Les grandes migrations : Les vagues les plus importantes — sous l'empereur Justinien Ier (VIe siècle), Constantin V (VIIIe siècle), et surtout sous Basile I et ses successeurs (IX–Xe siècles). Les Arméniens ont été réinstallés en Thrace, en Macédoine, en Cappadoce, en Viphynie.
«Grande Arménie en Asie Mineure» : Dans les régions orientales de la petite Asie (en particulier dans la fème d'Armeniakon), des régions arméniennes linguistiques compactes se sont formées, qui sont devenus un important réservoir démographique et militaire de l'empire. De nombreuses régions ont conservé leur caractère arménien jusqu'au génocide de 1915.Paradoxalement, le développement de l'influence arménienne au Xe – début du XIe siècle a été suivi d'une crise.
Le réveil national : Les puissants principautés arméniens à l'intérieur et aux frontières de l'empire (par exemple, le royaume de Taшир-Dzoraget, le principauté de Vaspourakan, transféré à Byzance en 1021) ont commencé à aspirer à une plus grande indépendance.
Politique de centralisation : Les empereurs de la dynastie macédonienne, en particulier Basile II, craignant le séparatisme, ont commencé une politique systématique de fragilisation de l'aristocratie militaire arménienne : confiscation de terres, déplacement des princes en profondeur dans l'empire, nomination de fonctionnaires grecs. Cela a détruit la structure militaire traditionnelle sur la frontière orientale.

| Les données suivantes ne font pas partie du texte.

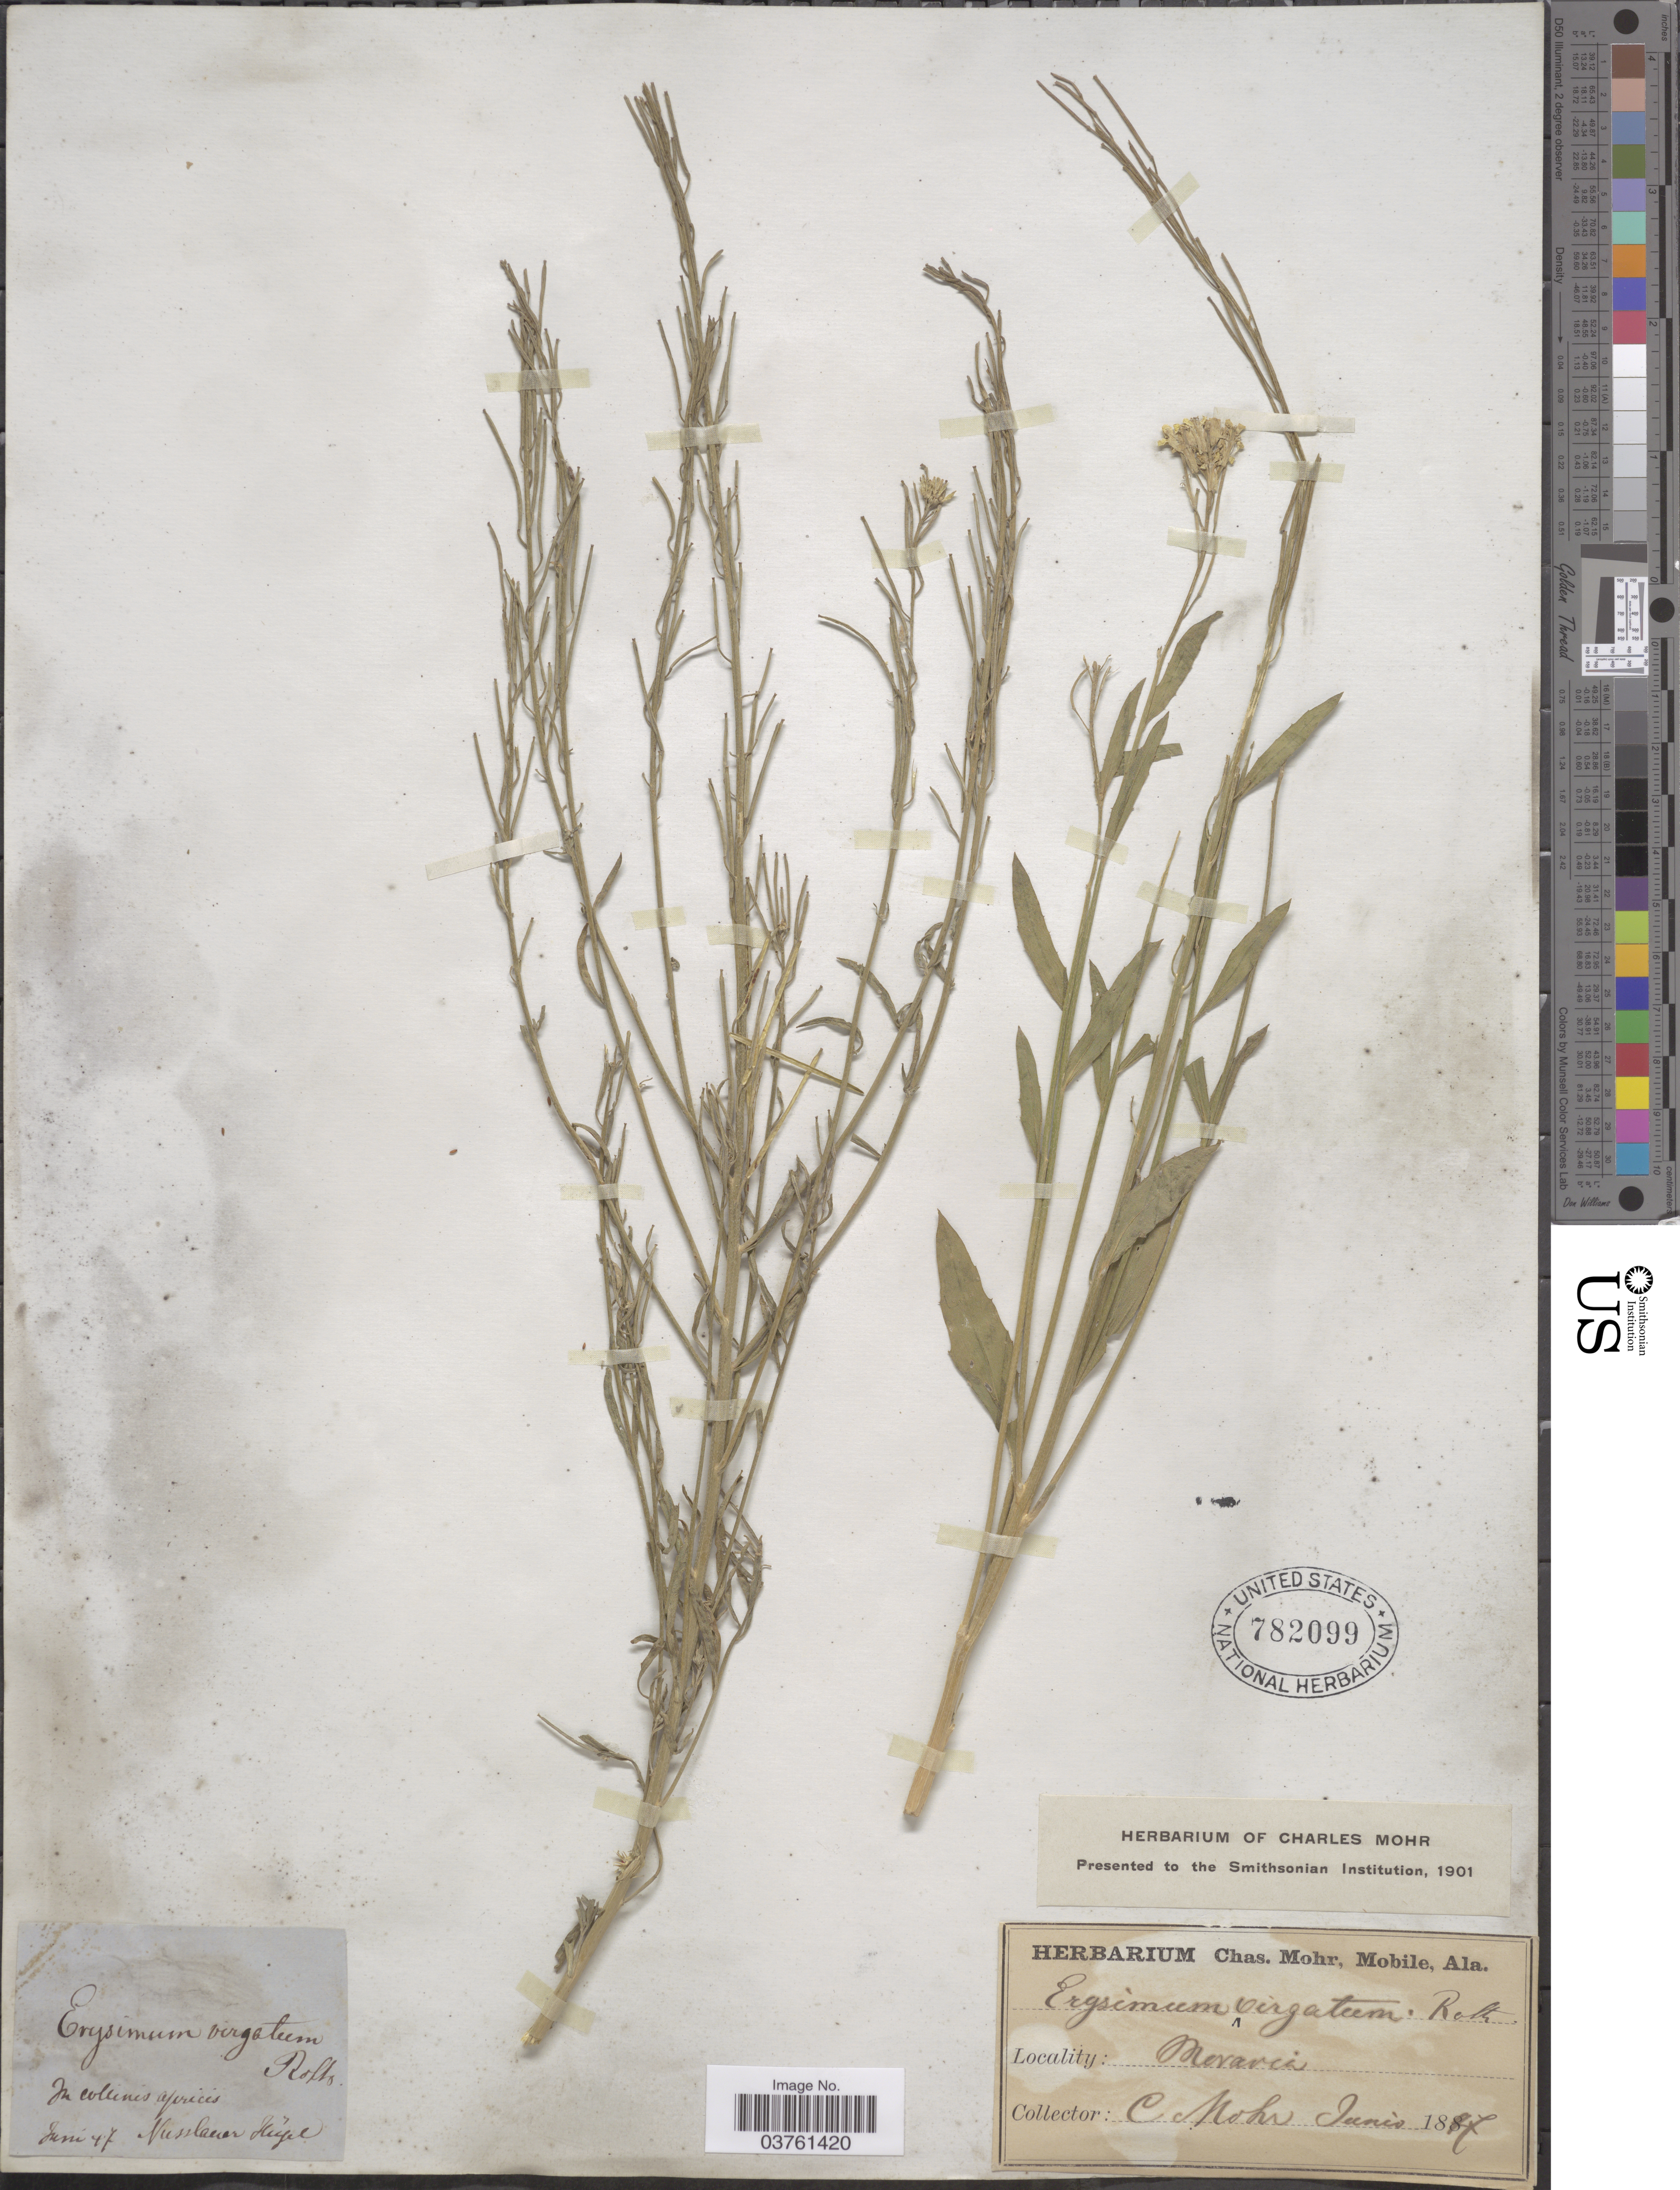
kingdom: Plantae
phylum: Tracheophyta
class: Magnoliopsida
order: Brassicales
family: Brassicaceae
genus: Erysimum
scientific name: Erysimum virgatum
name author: Roth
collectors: C. T. Mohr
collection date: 1847-06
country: Czechia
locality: Moravia. In collines apricis . Nusslauer Hugel.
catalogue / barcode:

Conséquences catastrophiques : Le affaiblissement du front arménien, privé de son élite militaire autonome, est devenu l'une des principales (bien que non la seule) raisons de la défaite cuisante de Byzance contre les Turcs-séngouks lors de la bataille de Manzikert (1071). L'empire a perdu le cœur de la petite Asie — une région où les Arméniens ont servi de bouclier pendant des siècles.
Le suivi arménien dans l'histoire byzantine est l'histoire d'un symbiose et d'une formation mutuelle. Les Arméniens ont donné à l'empire :
Sang et fer : Dynasties, généraux, soldats, assurant sa survie et son expansion.
Stabilité démographique et militaire sur les frontières orientales critiques.
Diversité culturelle et style politique spécifique.
En retour, Byzance a offert à l'élite arménienne des opportunités sans précédent pour le levage social, l'intégration dans l'élite impériale et un rôle sur la scène historique mondiale. Ce symbiose était tellement profond que pendant son apogée, il était difficile de faire une distinction claire entre « byzantin » et « arménien ». Le déclin de l'élément arménien au XIe siècle a coïncidé avec le début du déclin de l'empire lui-même, ce qui montre à quel point leur rôle était fondamental dans le projet byzantin. Les Arméniens n'étaient pas des invités, mais l'un des architectes et des piliers de la Deuxième Rome.